Do they contribute to the community? Do they encourage employees to volunteer and engage in charity work? Do they value and adopt health and safety procedures? Do they encourage a harmonious work/life balance?

ESG is fast becoming a vital component of client portfolios

It is clear, with a vaccine now being rolled out, that covid-19 is slowly becoming manageable, but it will reset of the economy of many countries.

It is already apparent that there needs to be a better balance between our social well-being and economic growth, but in line with ESG principles.

In the future, ESG will undoubtedly have a significant impact on how markets perform and contribute towards the state of a country’s overall economy.

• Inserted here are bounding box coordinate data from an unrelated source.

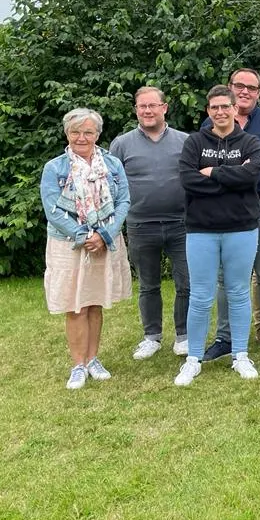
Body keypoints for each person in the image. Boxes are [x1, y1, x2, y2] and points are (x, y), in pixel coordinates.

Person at [201, 68, 260, 364]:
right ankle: (225, 338)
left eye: (252, 87)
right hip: (224, 208)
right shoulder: (211, 123)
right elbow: (200, 170)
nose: (245, 91)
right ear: (229, 88)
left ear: (259, 93)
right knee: (225, 276)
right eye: (239, 85)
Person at [174, 86, 260, 386]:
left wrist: (212, 172)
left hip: (242, 228)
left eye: (225, 106)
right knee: (201, 295)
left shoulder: (250, 142)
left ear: (235, 108)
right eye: (215, 107)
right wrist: (232, 178)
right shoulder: (195, 142)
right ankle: (193, 358)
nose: (220, 112)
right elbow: (188, 179)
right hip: (201, 229)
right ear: (208, 111)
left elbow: (250, 176)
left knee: (238, 292)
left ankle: (240, 354)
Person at [40, 108, 132, 389]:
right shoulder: (54, 168)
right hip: (69, 244)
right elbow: (53, 210)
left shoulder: (113, 164)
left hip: (105, 241)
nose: (81, 137)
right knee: (75, 306)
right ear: (67, 133)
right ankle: (78, 365)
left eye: (88, 132)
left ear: (97, 135)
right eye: (75, 132)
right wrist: (84, 235)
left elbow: (124, 201)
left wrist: (103, 235)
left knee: (94, 302)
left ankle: (93, 359)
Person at [109, 87, 190, 360]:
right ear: (136, 110)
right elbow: (112, 185)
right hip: (141, 225)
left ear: (164, 108)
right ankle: (151, 336)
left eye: (152, 105)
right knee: (148, 285)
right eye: (142, 106)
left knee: (186, 283)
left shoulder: (185, 141)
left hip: (181, 224)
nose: (147, 111)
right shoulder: (121, 144)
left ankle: (184, 335)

Inevitably, this will lead to a more sustainable, ethical, and diversified investment approach and ultimately deliver a healthier world for future generations.

Return on investment (ROI) remains of paramount importance but many investors also care passionately beyond this.

They demonstrate concern about the impact companies into which they are investing affect global climate change in general. Thankfully, this trend is growing exponentially among seasoned and young investors, particularly millennials.

It’s now become the norm to publish ESG criteria, meaning that companies for the first time are having to fall in line or risk losing out themselves.

Now or later?

The Continental Group believes that ESG is having a defining impact in the long-term and is a trend.

Businesses with ESG frameworks in place around issues such as business continuity, employee health and safety, supply chain management, and climate change, will prove to be the most popular and resilient.

Ashok Sardana

The goal remains to deliver stable and consistent returns, but in an ESG friendly format.

Beyond the peace of mind of having an ethical portfolio, we are witnessing that ESG investments can deliver similar returns as traditional investments. Surely, that is good for everyone?

With this increasing trend towards ESG integration The Continental Group identifies with such investments playing an important part of a well-diversified client portfolio to offer not only growth but a base that is ethically sound.

Importantly there is no suggestion that growth will be compromised. Far from it, such ESG friendly portfolios can deliver handsome returns for investors over the medium to long-term, within a well-diversified portfolio.

This article was written for International Adviser by Ashok Sardana, founder and managing director of Continental Group.